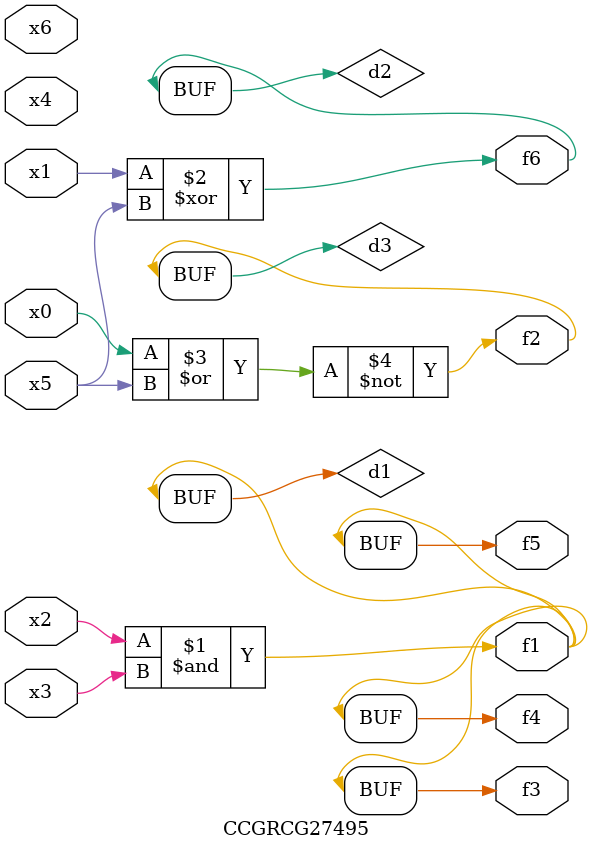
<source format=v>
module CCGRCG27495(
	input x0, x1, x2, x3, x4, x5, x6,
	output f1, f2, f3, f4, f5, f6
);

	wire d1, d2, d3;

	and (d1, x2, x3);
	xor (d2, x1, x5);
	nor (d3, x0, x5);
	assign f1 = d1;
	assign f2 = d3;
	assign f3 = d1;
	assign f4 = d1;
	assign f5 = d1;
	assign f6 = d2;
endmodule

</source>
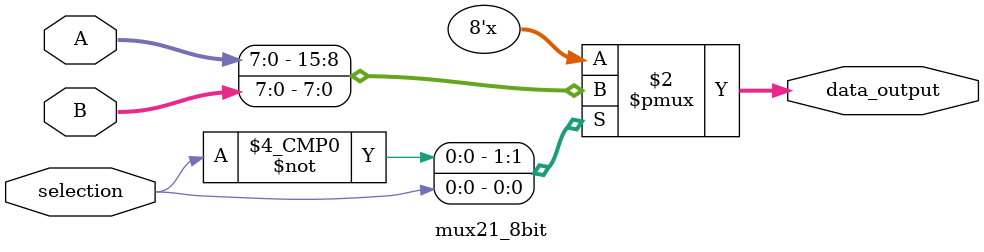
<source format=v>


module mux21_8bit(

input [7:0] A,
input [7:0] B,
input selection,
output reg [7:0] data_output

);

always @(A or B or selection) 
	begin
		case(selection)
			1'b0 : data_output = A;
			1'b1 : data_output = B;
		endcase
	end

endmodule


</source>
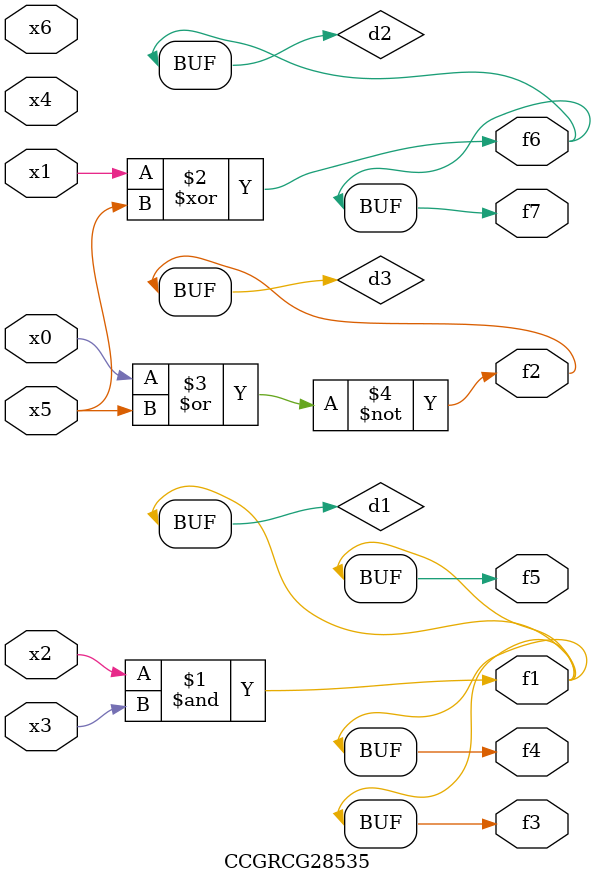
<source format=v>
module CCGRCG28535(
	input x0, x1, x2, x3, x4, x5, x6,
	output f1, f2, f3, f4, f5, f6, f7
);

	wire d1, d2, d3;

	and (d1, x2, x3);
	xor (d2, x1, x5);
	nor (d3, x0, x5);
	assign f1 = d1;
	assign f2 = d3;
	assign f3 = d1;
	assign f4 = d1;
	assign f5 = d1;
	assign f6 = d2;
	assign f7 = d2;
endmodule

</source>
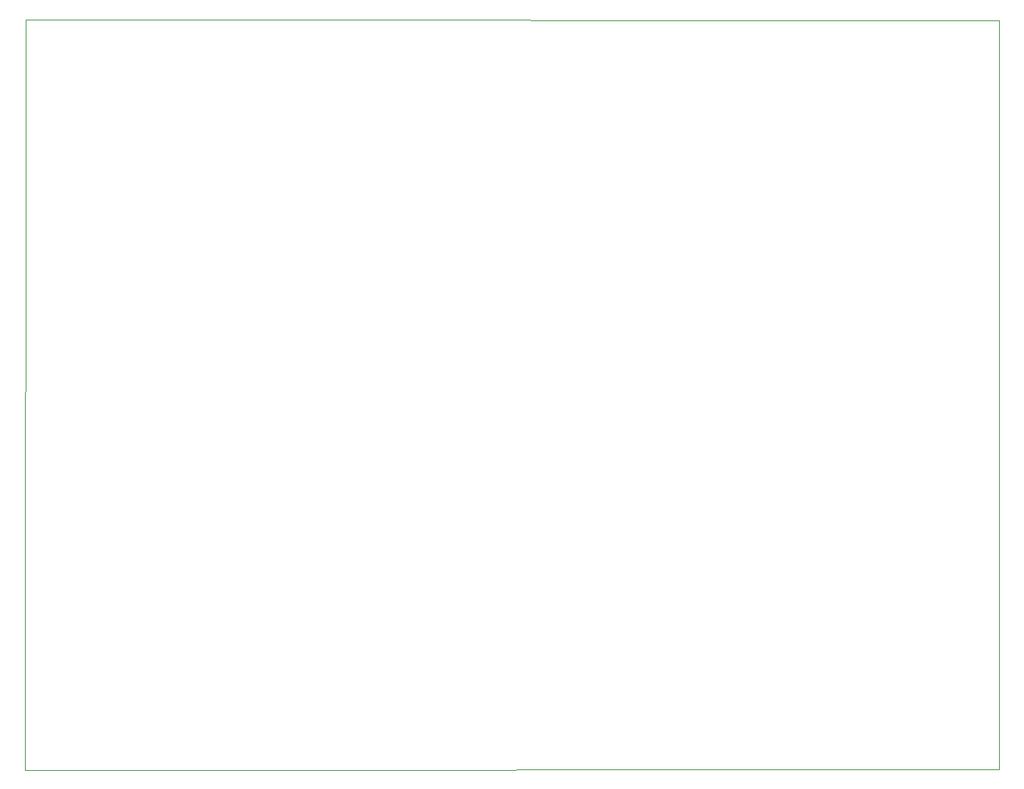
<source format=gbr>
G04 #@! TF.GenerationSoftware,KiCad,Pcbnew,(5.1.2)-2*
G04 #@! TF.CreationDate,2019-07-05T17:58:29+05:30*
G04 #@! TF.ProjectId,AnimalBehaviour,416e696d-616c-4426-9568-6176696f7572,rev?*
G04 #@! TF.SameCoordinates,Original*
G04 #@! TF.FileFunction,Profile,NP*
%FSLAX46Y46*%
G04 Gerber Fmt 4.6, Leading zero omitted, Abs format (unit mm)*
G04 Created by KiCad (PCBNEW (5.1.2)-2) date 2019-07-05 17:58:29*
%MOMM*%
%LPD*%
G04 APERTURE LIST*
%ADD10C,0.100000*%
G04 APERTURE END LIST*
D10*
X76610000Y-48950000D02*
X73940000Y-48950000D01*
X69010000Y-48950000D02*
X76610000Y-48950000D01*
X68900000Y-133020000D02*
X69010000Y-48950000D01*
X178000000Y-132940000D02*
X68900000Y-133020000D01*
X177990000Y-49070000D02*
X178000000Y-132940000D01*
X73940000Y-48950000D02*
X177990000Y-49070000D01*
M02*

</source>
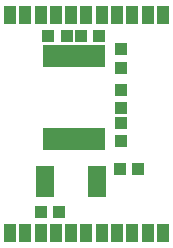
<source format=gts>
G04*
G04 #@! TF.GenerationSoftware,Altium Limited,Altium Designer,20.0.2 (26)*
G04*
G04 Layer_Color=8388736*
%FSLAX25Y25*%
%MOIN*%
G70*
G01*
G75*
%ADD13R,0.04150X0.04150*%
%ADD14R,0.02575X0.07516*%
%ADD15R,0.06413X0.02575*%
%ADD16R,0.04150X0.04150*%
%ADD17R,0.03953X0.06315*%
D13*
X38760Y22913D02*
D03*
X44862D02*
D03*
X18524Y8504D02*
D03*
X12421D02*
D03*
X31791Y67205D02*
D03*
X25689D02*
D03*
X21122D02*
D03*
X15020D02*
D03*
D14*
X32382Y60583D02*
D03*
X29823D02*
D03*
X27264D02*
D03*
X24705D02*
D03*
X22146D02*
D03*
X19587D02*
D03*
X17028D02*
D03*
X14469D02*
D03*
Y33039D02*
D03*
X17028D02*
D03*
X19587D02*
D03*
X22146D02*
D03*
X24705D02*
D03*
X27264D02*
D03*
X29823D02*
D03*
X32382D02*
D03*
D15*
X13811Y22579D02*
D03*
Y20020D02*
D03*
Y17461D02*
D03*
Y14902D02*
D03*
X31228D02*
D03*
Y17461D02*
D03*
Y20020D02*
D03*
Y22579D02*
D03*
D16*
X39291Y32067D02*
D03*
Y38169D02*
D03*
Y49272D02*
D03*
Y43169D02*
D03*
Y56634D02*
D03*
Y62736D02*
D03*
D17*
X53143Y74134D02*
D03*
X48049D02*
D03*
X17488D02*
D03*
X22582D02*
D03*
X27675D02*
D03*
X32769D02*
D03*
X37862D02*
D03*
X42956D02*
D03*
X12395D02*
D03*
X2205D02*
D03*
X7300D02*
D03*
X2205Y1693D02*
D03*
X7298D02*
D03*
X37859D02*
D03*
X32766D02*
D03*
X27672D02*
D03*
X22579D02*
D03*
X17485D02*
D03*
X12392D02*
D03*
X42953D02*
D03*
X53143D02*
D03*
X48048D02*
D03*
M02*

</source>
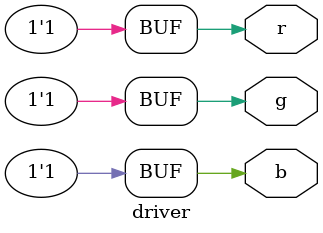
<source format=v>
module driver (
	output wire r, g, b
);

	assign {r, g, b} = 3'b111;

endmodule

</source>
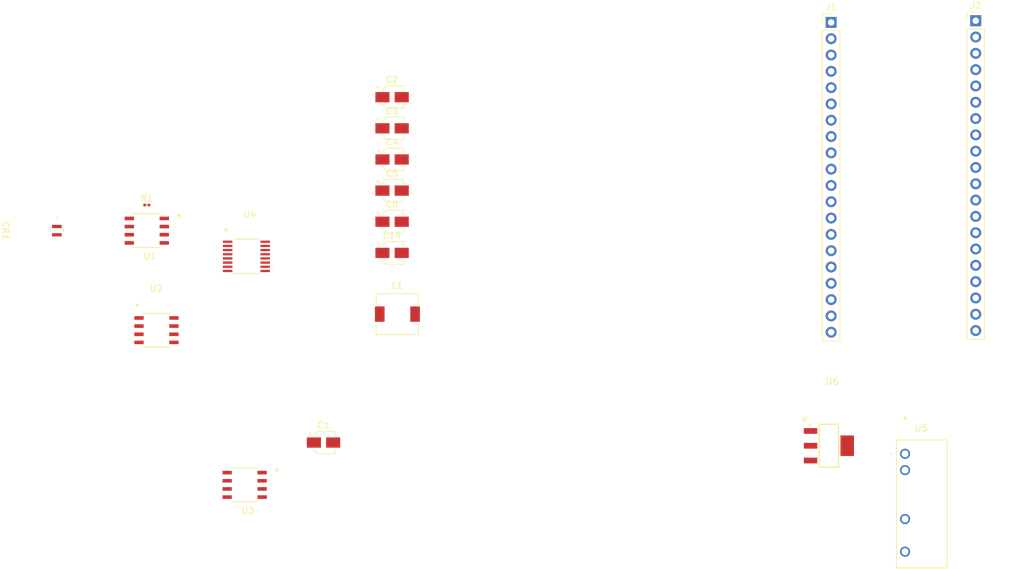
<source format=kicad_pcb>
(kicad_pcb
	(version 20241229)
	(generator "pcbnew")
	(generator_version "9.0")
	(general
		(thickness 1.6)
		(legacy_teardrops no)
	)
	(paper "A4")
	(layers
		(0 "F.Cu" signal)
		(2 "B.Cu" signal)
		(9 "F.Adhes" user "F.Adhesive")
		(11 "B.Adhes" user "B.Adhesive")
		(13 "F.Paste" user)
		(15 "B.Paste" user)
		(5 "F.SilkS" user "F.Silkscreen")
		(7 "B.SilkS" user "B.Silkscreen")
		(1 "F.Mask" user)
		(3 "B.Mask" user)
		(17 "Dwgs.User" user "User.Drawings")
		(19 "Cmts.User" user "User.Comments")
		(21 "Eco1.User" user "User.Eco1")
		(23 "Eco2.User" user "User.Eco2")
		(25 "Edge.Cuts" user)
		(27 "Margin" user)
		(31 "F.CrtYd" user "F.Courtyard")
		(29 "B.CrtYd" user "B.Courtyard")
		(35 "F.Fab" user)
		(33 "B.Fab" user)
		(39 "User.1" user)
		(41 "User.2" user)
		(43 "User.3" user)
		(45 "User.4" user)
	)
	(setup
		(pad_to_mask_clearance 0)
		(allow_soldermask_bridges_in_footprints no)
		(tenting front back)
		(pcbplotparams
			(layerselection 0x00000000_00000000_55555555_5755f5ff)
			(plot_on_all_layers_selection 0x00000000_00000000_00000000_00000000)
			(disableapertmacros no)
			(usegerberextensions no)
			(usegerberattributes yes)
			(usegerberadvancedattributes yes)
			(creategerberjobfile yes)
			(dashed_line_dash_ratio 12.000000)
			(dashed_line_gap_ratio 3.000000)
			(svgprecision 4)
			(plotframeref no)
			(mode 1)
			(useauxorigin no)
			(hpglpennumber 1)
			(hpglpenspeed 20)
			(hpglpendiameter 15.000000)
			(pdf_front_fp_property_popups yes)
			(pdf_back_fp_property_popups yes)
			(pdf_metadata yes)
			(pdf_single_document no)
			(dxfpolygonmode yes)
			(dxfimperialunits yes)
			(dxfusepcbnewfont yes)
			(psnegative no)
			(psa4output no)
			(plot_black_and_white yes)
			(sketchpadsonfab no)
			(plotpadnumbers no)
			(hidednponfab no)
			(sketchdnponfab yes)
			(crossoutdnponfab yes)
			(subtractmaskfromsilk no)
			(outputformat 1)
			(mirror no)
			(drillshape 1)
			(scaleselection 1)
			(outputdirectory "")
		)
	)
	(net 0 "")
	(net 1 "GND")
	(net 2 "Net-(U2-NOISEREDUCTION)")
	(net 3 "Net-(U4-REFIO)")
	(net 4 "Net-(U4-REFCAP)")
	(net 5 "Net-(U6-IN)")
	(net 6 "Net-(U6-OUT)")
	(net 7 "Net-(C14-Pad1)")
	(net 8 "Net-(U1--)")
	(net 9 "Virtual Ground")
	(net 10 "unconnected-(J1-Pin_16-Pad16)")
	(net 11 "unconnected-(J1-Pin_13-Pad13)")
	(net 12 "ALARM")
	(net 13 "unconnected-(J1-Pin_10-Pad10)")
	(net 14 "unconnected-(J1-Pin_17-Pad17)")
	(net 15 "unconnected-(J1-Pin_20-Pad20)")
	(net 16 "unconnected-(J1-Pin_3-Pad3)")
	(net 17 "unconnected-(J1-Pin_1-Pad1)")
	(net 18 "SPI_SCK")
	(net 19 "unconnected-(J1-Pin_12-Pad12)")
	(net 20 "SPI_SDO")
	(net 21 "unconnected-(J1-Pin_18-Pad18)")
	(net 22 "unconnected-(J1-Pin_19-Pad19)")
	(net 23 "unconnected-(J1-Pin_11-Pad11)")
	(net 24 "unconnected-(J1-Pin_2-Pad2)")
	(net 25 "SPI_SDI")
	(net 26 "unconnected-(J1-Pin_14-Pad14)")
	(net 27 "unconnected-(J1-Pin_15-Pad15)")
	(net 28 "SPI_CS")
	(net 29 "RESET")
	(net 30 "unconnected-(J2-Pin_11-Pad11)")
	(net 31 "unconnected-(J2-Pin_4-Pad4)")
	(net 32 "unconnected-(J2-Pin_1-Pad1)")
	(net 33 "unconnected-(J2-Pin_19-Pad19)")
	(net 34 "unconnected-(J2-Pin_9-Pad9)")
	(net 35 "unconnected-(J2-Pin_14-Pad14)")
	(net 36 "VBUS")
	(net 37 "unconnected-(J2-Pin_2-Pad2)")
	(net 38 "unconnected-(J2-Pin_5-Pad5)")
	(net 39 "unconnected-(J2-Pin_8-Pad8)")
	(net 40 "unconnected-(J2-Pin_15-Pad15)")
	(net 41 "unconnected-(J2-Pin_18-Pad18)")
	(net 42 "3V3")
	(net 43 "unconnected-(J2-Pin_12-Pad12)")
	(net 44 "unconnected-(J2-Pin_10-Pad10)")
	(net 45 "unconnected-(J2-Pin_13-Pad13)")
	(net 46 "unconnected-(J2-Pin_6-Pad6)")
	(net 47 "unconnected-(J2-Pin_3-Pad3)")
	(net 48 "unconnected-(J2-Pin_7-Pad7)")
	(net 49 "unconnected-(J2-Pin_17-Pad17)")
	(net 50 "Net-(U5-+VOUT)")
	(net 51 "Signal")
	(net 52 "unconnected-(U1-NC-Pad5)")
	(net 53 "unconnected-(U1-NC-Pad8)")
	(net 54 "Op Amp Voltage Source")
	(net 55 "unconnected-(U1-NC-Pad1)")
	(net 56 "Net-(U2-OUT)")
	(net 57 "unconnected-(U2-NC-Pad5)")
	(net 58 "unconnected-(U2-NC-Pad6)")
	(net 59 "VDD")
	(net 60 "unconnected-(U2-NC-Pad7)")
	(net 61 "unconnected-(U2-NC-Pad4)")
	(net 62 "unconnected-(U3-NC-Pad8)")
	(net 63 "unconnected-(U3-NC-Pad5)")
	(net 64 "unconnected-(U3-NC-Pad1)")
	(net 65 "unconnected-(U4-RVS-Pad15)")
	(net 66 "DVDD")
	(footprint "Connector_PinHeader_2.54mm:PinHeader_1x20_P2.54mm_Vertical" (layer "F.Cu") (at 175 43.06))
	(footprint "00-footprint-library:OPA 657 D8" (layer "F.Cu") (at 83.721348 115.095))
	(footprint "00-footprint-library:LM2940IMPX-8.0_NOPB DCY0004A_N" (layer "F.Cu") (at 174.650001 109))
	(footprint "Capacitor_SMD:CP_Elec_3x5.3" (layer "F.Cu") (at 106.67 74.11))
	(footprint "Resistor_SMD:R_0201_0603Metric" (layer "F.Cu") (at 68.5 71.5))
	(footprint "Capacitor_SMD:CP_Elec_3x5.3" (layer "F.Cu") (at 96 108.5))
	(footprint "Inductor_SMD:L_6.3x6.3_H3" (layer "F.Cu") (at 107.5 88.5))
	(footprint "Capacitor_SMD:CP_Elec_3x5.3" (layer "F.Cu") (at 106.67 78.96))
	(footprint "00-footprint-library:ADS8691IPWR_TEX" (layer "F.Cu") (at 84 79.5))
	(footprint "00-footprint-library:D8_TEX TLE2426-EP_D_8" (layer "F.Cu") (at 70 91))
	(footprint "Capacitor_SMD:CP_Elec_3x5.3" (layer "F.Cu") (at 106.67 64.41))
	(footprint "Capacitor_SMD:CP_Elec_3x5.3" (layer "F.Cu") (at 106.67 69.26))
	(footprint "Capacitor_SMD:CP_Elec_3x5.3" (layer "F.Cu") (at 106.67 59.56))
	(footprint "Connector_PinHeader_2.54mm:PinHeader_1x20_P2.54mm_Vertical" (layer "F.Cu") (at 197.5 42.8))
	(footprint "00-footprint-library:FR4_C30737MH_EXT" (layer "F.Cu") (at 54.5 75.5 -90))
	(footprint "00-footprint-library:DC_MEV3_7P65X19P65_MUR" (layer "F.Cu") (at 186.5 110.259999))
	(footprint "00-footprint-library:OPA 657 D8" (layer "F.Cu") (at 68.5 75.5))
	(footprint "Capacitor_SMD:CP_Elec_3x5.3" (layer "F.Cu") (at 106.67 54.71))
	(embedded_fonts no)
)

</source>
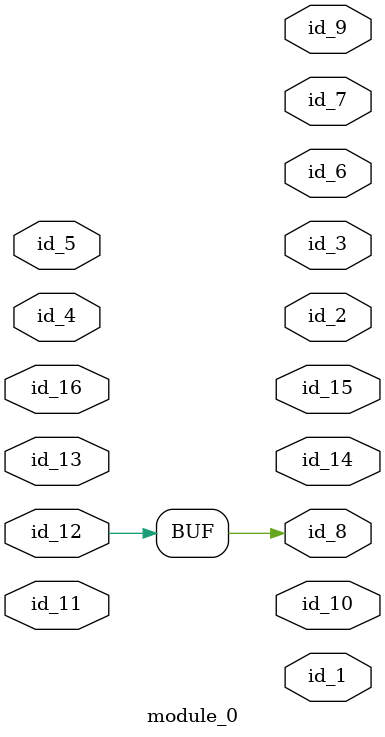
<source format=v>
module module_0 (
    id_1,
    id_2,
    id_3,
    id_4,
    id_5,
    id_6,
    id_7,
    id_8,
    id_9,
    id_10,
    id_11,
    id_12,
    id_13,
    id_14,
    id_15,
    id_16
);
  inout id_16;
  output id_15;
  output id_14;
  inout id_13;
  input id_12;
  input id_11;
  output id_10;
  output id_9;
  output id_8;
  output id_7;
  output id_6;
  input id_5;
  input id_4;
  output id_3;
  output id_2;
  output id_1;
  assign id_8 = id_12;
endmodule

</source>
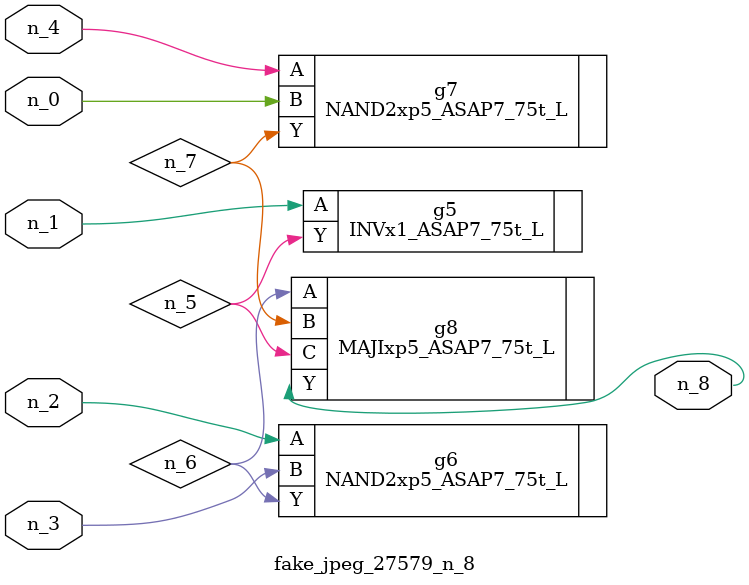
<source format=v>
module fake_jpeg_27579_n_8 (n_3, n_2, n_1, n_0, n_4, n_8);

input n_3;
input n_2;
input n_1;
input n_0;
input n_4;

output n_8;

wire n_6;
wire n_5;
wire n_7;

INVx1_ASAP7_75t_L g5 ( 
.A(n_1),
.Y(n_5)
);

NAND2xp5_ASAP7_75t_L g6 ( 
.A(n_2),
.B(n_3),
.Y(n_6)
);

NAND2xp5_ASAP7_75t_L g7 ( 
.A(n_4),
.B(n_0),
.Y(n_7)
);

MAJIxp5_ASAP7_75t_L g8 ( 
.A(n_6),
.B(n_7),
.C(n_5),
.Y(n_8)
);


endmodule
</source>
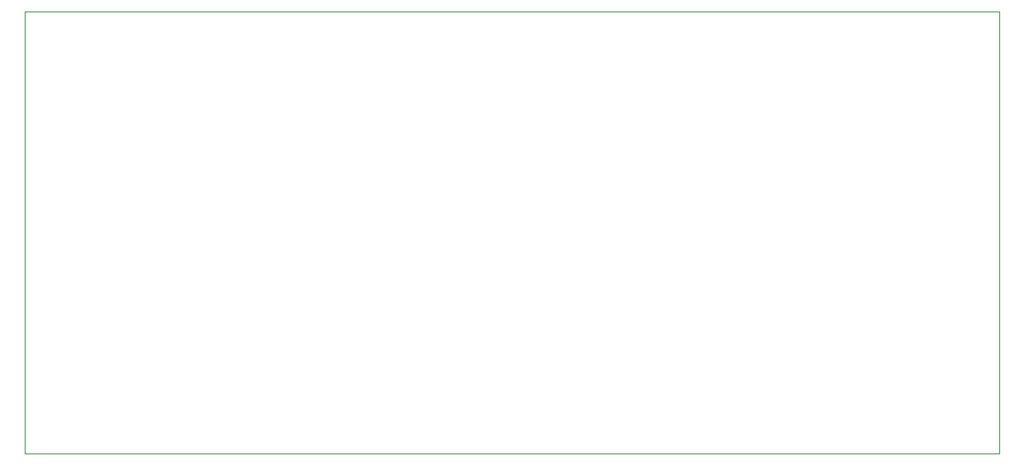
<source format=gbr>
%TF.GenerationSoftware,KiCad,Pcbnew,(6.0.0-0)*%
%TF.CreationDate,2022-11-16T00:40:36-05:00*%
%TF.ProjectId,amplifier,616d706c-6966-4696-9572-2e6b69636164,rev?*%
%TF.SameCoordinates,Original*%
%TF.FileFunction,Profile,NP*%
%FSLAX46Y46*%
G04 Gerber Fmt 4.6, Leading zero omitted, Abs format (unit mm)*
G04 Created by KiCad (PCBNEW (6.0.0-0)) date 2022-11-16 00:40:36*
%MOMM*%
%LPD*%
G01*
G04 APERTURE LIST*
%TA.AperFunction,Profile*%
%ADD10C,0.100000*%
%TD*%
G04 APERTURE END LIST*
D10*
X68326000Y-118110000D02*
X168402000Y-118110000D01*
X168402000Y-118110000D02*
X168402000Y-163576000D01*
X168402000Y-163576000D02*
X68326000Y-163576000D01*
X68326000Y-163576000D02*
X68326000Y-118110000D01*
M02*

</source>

* * *

# Request
Wherever "FileFunction" appears in the listing, report the line it is on.

# Task solution
G04 #@! TF.FileFunction,Profile,NP*
%TF.FileFunction,Profile,NP*%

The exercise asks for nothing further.